Das Arbare

"Arbare" ist die echyrische Bezeichnung für die weiten, in der Antike von urtümlichen Wäldern bedeckten Gebiete im Nordwesten, noch jenseits des damals als unzivilisiertes Grenzland betrachteten Arros. Seine Bewohner, die von den Echyren einfach Arbaren genannt wurden, galten als unzivilisierte Wilde, kaum besser als Tiere, die in vielen antiken Berichten aus dem Phalopos auch kaum von tatsächlichen verdorbenen Tiermenschen zu unterscheiden sind. Doch wer waren die antiken Arbaren, deren einziger Beitrag zur Geschichte über lange Zeit die Überfälle auf arroische Siedlungen waren?

  

Auf der Spur der Arbaren

"Die Arbaren" - die gab es in der Antike eigentlich noch gar nicht, jedenfalls nicht im Selbstverständnis der Völker und Stämme, die in und am Bezilla-Wald lebten, den sumpfigen Foslach-Ebenen Land abtrotzten oder dem kalten Kulskirra die Stirn boten.

In ihrem Selbstverständnis waren die Menschen dieser nördlichen Weltgegend kein einheitliches Volk. Die teilweise noch bis weit in die Antike hinein halbnomadisch lebenden Großfamilien waren zunächst nur sich selbst und eventuell noch einer Sippe verwandter Großfamilien verpflichtet. Die großen Schlachten zwischen den "Völkern", die zahllose Heldenlieder überliefern, wurden oft zwischen 50 bis 100 Kriegern - beide Seiten zusammengezählt - entschieden.

Erst zur Mitte der Antike hin schlossen sich mehrere Sippen zu einem Stammesverbund zusammen, anfänglich meist nur, um gemeinsam in das immer besser geschützte Arros einfallen zu können. Es dauerte bis in die Spätantike, dass diese Stämme ein stabileres Gefüge bildeten und sich gegenüber anderen Stämmen deutlich abgrenzten. Während der Klassik bildeten sich schließlich langsam die ersten Stammeskönigreiche, zunächst nach arroischem später nach arrosevischem Vorbild.

Doch obwohl die "Arbaren" sich nie als ein Volk verstanden (das "arbarische" Volk ist eine Schöpfung, die erst in der Zeit um die Magische Revolution forciert wurde, als die nordwestlichen Staaten sich vom echyrischen Süden abgrenzen wollten), hatten sie mehr gemeinsam, als dass sie sich zu plündernden Horden zusammenschlossen: eine gemeinsame Sprache, eine gemeinsame Mythologie und eine gemeinsame soziale Struktur.

- Eingabedaten
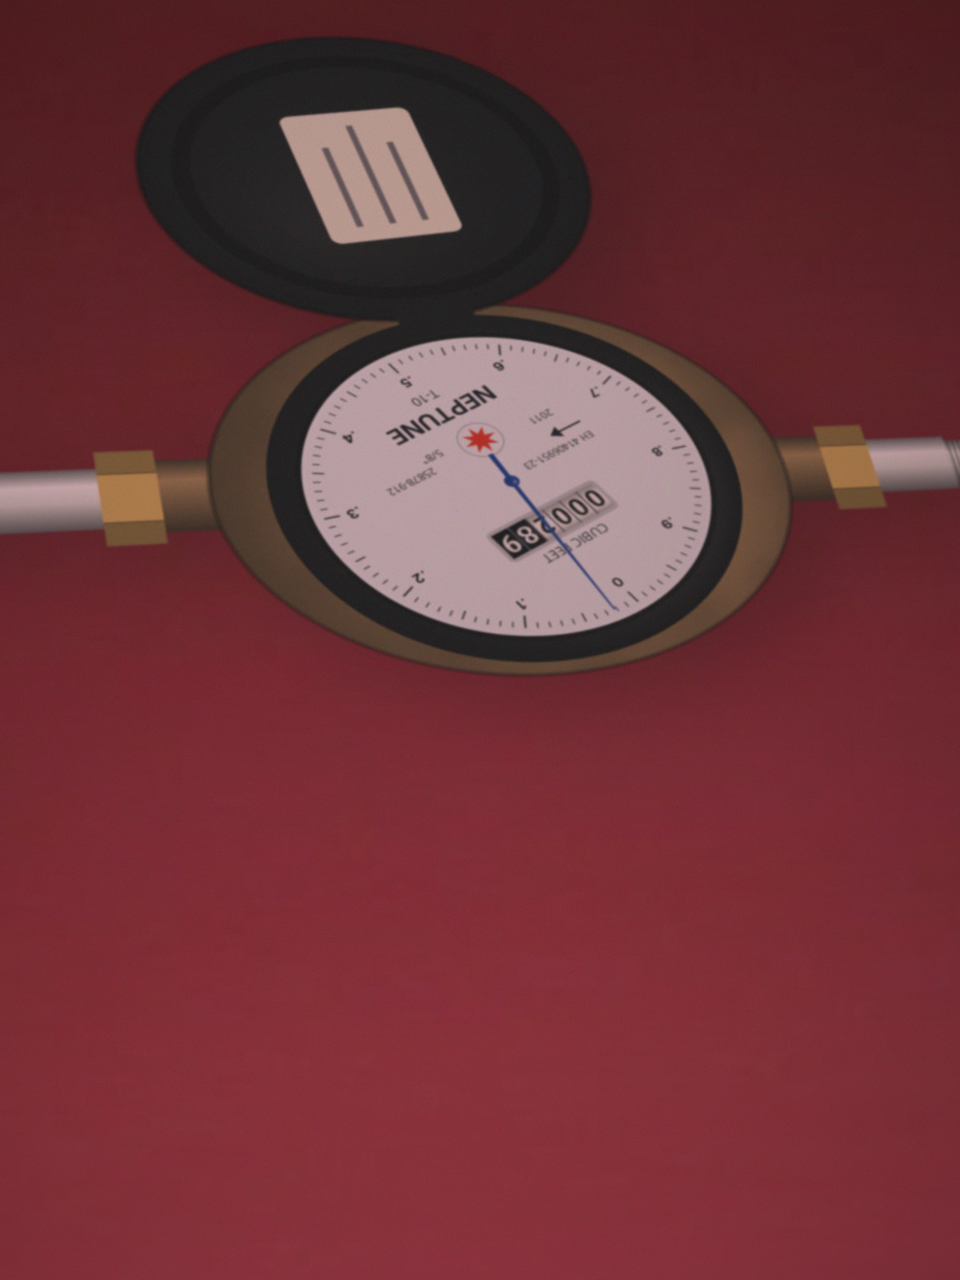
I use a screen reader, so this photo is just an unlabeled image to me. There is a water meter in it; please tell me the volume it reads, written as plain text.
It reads 289.02 ft³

- Aufgabe 1
Wie viele Krieger entschieden laut dem Text über die Arbaren oft die großen Schlachten zwischen den „Völkern“?
- Aufgabe 2
Führen Sie den Text über die Arbaren im Anschluss an seinen letzten Satz weiter.
Die Daten spielen hierfür keine Rolle.

- Antwort 1
Oft 50 bis 100 Krieger, beide Seiten zusammengezählt.

- Antwort 2
verbunden durch Sprache

Antikes Arbarisch im Vergleich zum Echyrischen und der klassischen Echyro-Arbarichen Mischform
Antikes Arbarisch im Vergleich zum Echyrischen und der klassischen Echyro-Arbarichen Mischform

Das antike "Arbarisch" war natürlich wie die meisten antiken Sprachen von teilweise stark unterschiedlichen Dialekten geprägt, die sich durch die Aussprache bestimmter Laute, abweichendes Vokabular und nur regional verbreitete grammatische Formen unterschieden. Dennoch konnte das "Arbarische" von den Angehörigen aller Sippen gut genug verstanden werden, als dass sich bereits früh ein gemeinsamer Schatz von Göttermythen, Heldenliedern und belehrenden Märchen im gesamten Siedlungsgebiet ausbreitete - vermutlich bereits früh durch wandernde Sinner ("Geschichtenerzähler"). Diesen Sinnern ist wahrscheinlich auch die Einführung und Verbreitung einer genuin "arbarischen" Schrift zu verdanken, die sich in Form von Ritzzeichen zunächst ohne den Einfluss südlicher Schriftsysteme entwickelte.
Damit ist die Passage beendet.